Hexo names food and beverage industry veteran Cooper new CEO

cannabis stock image

Hexo is turning to a familiar face to lead the company’s next phase of growth after co-founder and former CEO Sebastien St-Louis abruptly departed the cannabis firm earlier this week.

The Ottawa pot producer Wednesday named Scott Cooper its new president and chief executive effective immediately. 

A 25-year veteran of the food and beverage industry who previously held senior executive roles at Sobeys and Molson Coors, Cooper is no stranger to Hexo’s operations. He joins the firm after a stint as president and CEO of Truss Beverage Co., a joint venture between Hexo and Molson Coors that launched in 2018.

Hexo says Cooper will continue to lead both companies for up to six months “to ensure a smooth transition.”

In a statement, Hexo chairman Dr.
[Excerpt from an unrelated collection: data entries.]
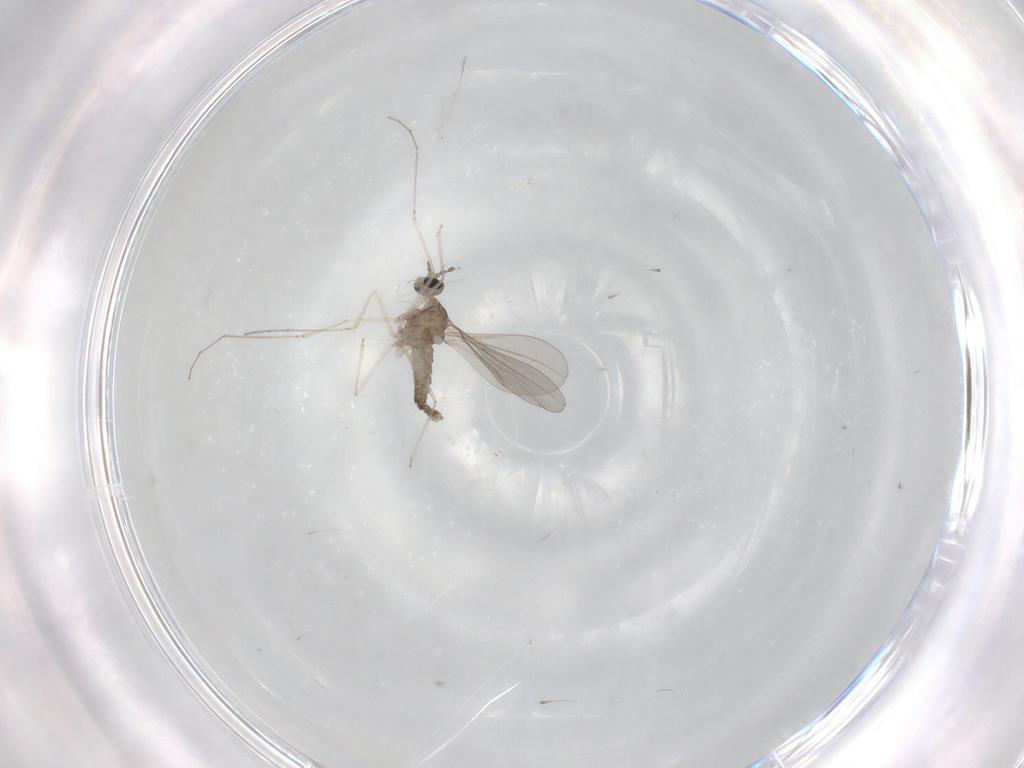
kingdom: Animalia
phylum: Arthropoda
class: Insecta
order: Diptera
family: Cecidomyiidae
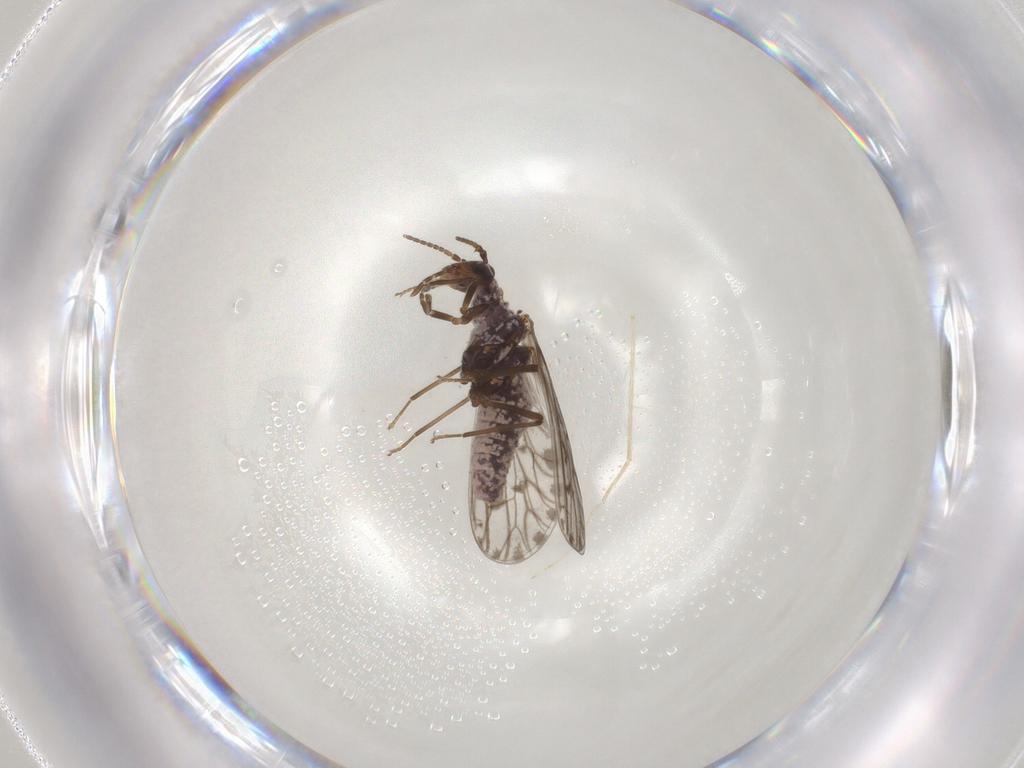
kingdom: Animalia
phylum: Arthropoda
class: Insecta
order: Neuroptera
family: Coniopterygidae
Michael Munzar said Cooper’s more than two decades of experience and his success in overseeing the launch of Truss’s cannabis-infused beverage portfolio make him the right candidate to “defend Hexo's position as a market leader in Canada and secure our place as a top-three global cannabis products company.”

A Hexo spokesperson said Cooper was not available for comment Wednesday. In a statement, he thanked St-Louis for “his tremendous effort in establishing growth,” adding he’s looking forward to building on the company’s “strong foundation” as it embarks on an ambitious U.S. and European expansion bid.
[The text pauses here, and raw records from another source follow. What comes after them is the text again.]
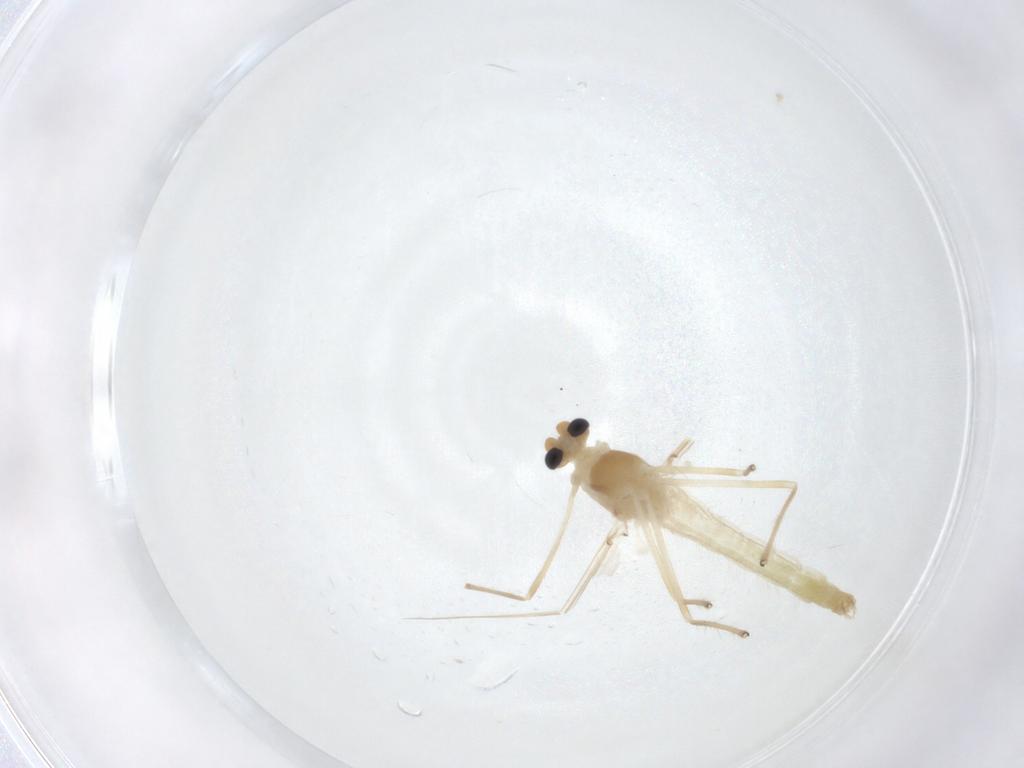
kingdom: Animalia
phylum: Arthropoda
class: Insecta
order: Diptera
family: Chironomidae
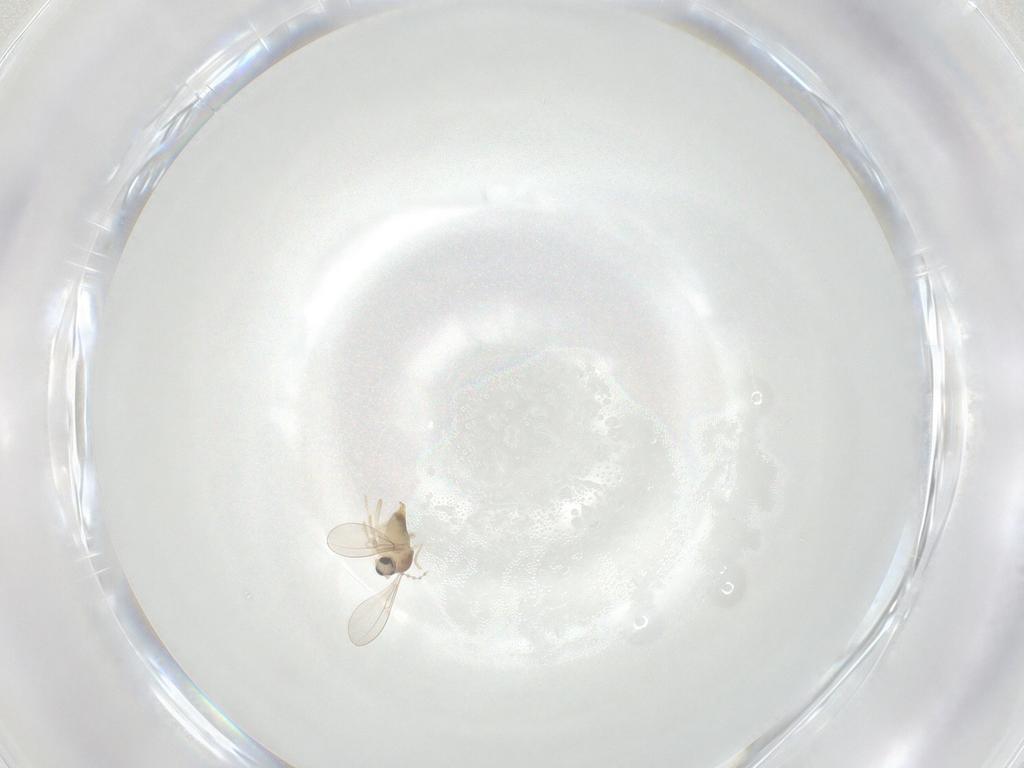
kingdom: Animalia
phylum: Arthropoda
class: Insecta
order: Diptera
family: Cecidomyiidae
Cooper’s hiring comes just two days after Hexo announced that St-Louis – who spearheaded a string of acquisitions and partnerships with corporate giants in his bid to build the “Coca-Cola of Cannabis” – was leaving the company in a major shakeup that also saw the firm’s chief operating officer Donald Courtney resign.

Valuable U.S. experience

While Cooper has a long and varied background in the Canadian food and beverage industry, he also spent time in Colorado as Molson Coors’ chief innovation officer from 2016-20 – giving him a familiarity with the U.S. market that could serve him well as Hexo ramps up its presence south of the border.

Hexo has recently moved to strengthen its U.S. foothold so it's ready to compete in the event the country federally legalizes cannabis, acquiring a 50,000-square-foot cannabis production facility in northern Colorado this summer. 

While Hexo vaulted into the No. 1 spot among Canadian cannabis producers following a series of acquisitions in 2021, it’s been a tumultuous year for the Ottawa company.

Hexo’s share price has dropped by more than 50 per cent since the beginning of January as the firm has been criticized for issuing too many shares and diluting existing shareholders.

According to a Yahoo! Finance report, activist shareholder Adam Arviv blasted St-Louis’ leadership in a Sept. 26 letter to the board, citing “recent dilutive financings, the CEO's misalignment with shareholders, and a lack of basic business skills to lead.”

Over the past two and a half years, Hexo’s total number of listed shares has tripled, with each new offering diluting the value of existing shares. 

Last year, the firm was forced to consolidate its shares on the NYSE after they fell below $1 and no longer met the exchange’s listing standards. The company shifted to the Nasdaq exchange this summer in what was billed partly as a cost-cutting move.

Hexo shares rallied Tuesday in the wake of St-Louis’ departure, rising 24 cents on the Nasdaq and 30 cents on the Toronto Stock Exchange, before falling back.

Its shares closed at $1.84 on the Nasdaq Wednesday, down 10 cents on the day, and finished down 16 cents to $2.24 on the TSX.